5. The counsel for the petitioner admits that the petitioner has no right or title in the land aforesaid. His only argument however is that the property aforesaid of the petitioner is part of the unauthorized colony of Kishangarh to which a Provisional Regularization Certificate has been issued. The counsel for the petitioner further admits that there have been two prior proceedings, one a writ petition being W.P.(C) No.9131/2008 by an Association of the residents of the said unauthorized colony and of which Association the petitioner is a part and the other a suit being CS(OS) No.162/2003 filed by the father of the petitioner and in both of which petitioner remained unsuccessful in getting the relief.

The counsel for the petitioner further admits that petitioner and his father have given an undertaking not to come in the way of the work of road widening underway.

6. The respondent No.1 DDA in its counter affidavit has stated that the property of the petitioner including the portion, with respect to which interim order was granted on 29th July, 2011 is coming in the way of the work of road widening.

MCA No. 27/13 & MCA No. 18/13 Page 26 of 33

7. The only argument of the counsel for the petitioner is that the property of the petitioner is not coming in the way of road widening. The counsel for the petitioner has handed over in the Court a lay out plan. He states that the same was attempted to be filed in the Registry and remained under objection. He states that the extract of the said lay out plan has been filed at page 93 of the paper book and on the basis whereof the interim relief was granted to the petitioner on 29th July, 2011. He further contends that since the respondent No.1 DDA has not filed any documents whatsoever along with its counter affidavit, the petitioner will now have to collect all the documents and to show that the property of the petitioner is not in the way of the road widening work underway. The counsel for the petitioner further states that out of 300 sq. yds. of the property of the petitioner, about 50 to 60 sq. yds. does not even fall within the green belt.
=====
■ THE REQUEST: Set down word for word the portion of the road widening case excerpt above starting with "6. The respondent" and going on through "work of road widening.".
=====
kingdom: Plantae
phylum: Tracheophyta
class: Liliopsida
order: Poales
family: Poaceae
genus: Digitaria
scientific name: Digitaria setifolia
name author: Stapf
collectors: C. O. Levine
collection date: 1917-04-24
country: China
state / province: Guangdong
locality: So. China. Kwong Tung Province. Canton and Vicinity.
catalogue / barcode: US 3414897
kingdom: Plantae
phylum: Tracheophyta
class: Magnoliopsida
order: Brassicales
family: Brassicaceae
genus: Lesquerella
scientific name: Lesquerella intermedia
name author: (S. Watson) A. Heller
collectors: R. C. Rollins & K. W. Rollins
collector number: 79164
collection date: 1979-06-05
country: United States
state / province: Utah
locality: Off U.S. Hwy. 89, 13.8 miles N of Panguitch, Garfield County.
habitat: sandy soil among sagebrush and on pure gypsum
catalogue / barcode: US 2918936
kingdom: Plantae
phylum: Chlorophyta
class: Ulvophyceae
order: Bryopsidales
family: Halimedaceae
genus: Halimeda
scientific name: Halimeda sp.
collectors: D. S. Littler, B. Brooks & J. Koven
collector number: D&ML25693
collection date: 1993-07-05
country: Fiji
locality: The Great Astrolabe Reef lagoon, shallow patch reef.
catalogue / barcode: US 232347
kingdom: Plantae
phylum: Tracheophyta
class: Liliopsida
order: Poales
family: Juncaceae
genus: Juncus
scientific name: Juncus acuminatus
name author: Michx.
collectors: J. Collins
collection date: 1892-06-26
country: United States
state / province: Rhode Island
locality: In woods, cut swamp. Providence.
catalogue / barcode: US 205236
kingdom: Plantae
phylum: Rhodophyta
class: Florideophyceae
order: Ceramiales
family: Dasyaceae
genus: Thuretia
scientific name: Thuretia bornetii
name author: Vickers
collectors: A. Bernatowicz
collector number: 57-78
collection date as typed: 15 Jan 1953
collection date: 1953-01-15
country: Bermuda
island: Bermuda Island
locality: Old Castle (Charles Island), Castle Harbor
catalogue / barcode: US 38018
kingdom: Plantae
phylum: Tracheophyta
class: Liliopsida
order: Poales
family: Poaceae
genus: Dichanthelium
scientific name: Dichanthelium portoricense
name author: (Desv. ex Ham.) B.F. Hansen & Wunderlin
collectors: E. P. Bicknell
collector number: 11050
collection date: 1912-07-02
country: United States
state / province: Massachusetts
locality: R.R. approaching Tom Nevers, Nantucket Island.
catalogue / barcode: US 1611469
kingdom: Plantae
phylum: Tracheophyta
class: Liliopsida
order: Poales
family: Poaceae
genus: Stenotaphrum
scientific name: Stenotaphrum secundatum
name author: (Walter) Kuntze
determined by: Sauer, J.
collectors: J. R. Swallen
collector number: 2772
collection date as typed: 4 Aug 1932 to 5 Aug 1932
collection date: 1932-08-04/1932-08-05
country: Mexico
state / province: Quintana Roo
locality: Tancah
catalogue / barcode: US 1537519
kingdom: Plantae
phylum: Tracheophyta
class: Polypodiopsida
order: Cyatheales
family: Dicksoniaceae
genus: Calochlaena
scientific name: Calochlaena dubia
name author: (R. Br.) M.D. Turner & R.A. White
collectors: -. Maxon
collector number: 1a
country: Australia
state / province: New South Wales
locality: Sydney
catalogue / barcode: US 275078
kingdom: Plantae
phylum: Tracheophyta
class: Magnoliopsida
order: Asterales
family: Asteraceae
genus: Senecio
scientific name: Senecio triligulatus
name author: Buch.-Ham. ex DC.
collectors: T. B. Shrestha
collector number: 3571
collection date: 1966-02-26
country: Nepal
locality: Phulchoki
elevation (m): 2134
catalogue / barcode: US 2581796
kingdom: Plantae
=====
■ OUTPUT BELOW:
6. The respondent No.1 DDA in its counter affidavit has stated that the property of the petitioner including the portion, with respect to which interim order was granted on 29th July, 2011 is coming in the way of the work of road widening.